[TASK ITEM] Word for word, restate the lines from the one containing "focal_mm: 26" through the last line of the material, and include no pictures.

[GIVEN DATA]

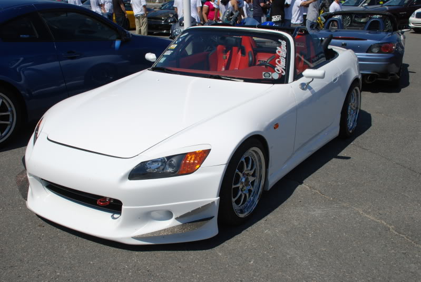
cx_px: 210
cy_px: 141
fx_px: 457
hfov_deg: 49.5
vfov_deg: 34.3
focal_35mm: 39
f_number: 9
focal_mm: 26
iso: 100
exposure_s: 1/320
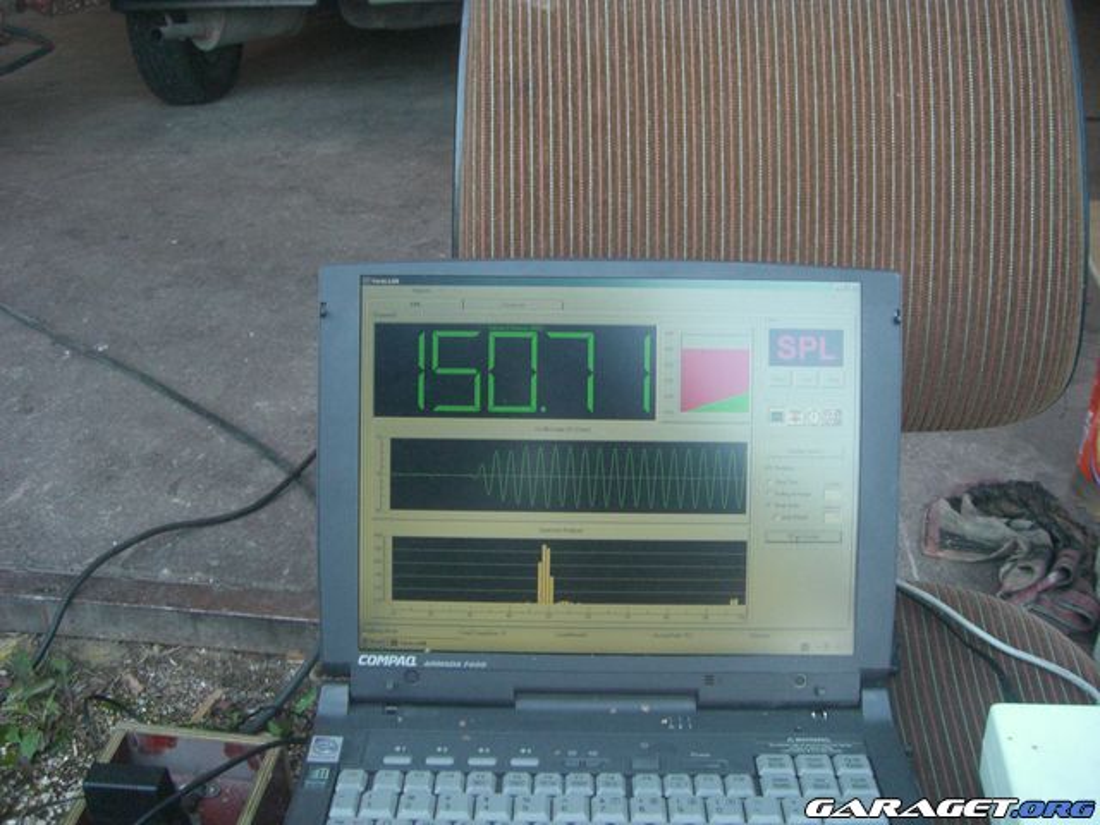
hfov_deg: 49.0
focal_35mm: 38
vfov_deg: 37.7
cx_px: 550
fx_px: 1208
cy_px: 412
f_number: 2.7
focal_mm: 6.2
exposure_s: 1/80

[SOLUTION TO THIS PROBLEM]
focal_mm: 26
iso: 100
exposure_s: 1/320
hfov_deg: 49.0
focal_35mm: 38
vfov_deg: 37.7
cx_px: 550
fx_px: 1208
cy_px: 412
f_number: 2.7
focal_mm: 6.2
exposure_s: 1/80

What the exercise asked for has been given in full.